Marijuana Legalization Could Yield California Taxpayers Over $1.2 Billion Per Year

    Additional Spinoff Benefits Up To $12 -$18 Billion
    While California struggles to address the state’s swelling budget deficit, the legalization of marijuana looms as an attractive way of raising revenue for the state.
    California NORML estimates that a legally regulated market for marijuana could yield the state at least $1.2 billion in tax revenues and reduced enforcement costs. A basic $50/ounce excise tax (roughly $1/joint) would yield about $770 – 900 million per year plus another $240-360 million in sales taxes. In addition, the state would save over $200 million in enforcement costs for arrests, prosecutions and prison. Additional benefits would accrue from increased employment and spinoff industries. Total retail sales of marijuana could be on the order of $3-$5 billion, with total economic impact of $12-$18 billion including spinoff industries such as coffeehouses, tourism, plus industrial hemp.

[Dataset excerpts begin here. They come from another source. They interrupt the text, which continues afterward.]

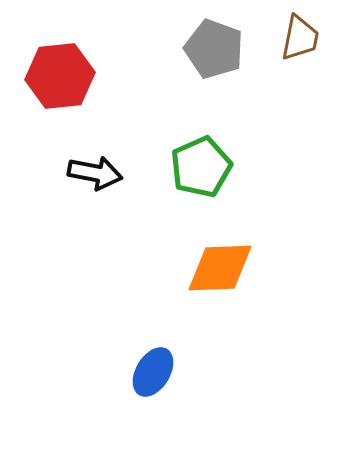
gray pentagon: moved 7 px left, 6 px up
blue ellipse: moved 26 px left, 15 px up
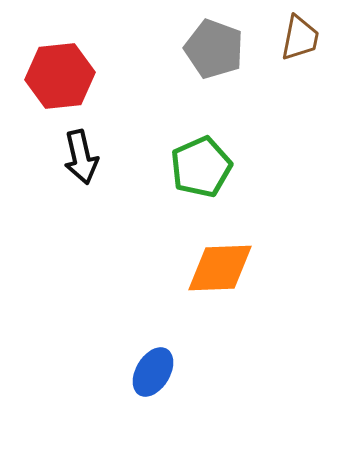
black arrow: moved 14 px left, 16 px up; rotated 66 degrees clockwise
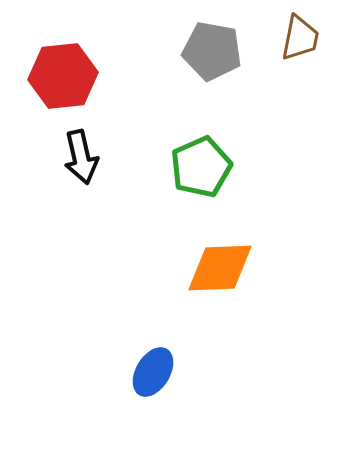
gray pentagon: moved 2 px left, 2 px down; rotated 10 degrees counterclockwise
red hexagon: moved 3 px right
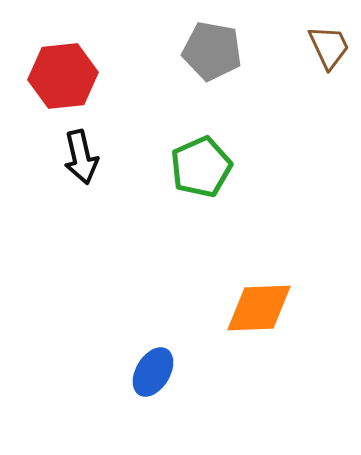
brown trapezoid: moved 29 px right, 9 px down; rotated 36 degrees counterclockwise
orange diamond: moved 39 px right, 40 px down
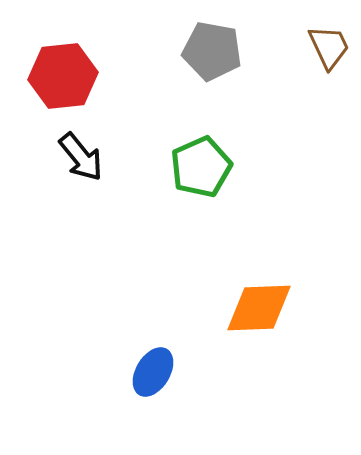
black arrow: rotated 26 degrees counterclockwise
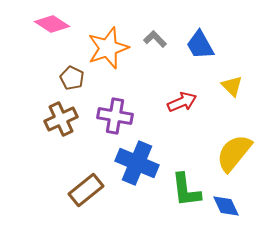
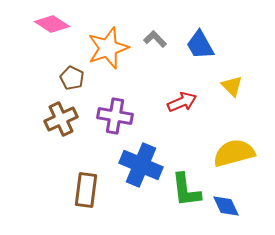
yellow semicircle: rotated 36 degrees clockwise
blue cross: moved 4 px right, 2 px down
brown rectangle: rotated 44 degrees counterclockwise
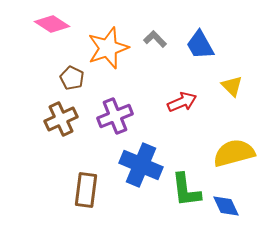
purple cross: rotated 32 degrees counterclockwise
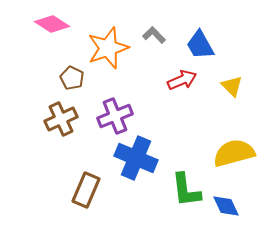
gray L-shape: moved 1 px left, 4 px up
red arrow: moved 22 px up
blue cross: moved 5 px left, 7 px up
brown rectangle: rotated 16 degrees clockwise
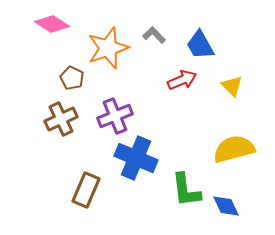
yellow semicircle: moved 4 px up
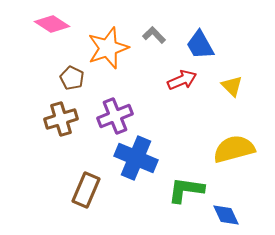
brown cross: rotated 8 degrees clockwise
green L-shape: rotated 105 degrees clockwise
blue diamond: moved 9 px down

    California NORML’s analysis of the benefits of marijuana legalization are as follows:
  • An excise tax of $50 per ounce of marijuana would raise about $770 – 900 million per year.
  • Retail sales on the legal market would range from $3 – $4.5 billion, generating another $240 – 360 million in sales taxes.
  • Legalization would save over $200 million in law enforcement costs for arrest, prosecution, trial and imprisonment of marijuana offenders. Need for CAMP helicopter surveillance would also be eliminated.
  • Based on experience with the cigarette tax, total revenues of $1.5 – $2.5 billion might ultiimately be realized.
  • Based on experience with the wine industry, the total economic activity generated by legal marijuana could be nearly four times as great as retail sales, around $12 – $18 billion. Amsterdam-style coffeehouses would generate jobs and tourism. If the marijuana industry were just one-third the size of the wine industry, it would generate 50,000 jobs and $1.4 billion in wages, along with additional income and business tax revenues for the state.
  • Industrial hemp could also become a major business, comparable to the $3.4 billion cotton industry in California.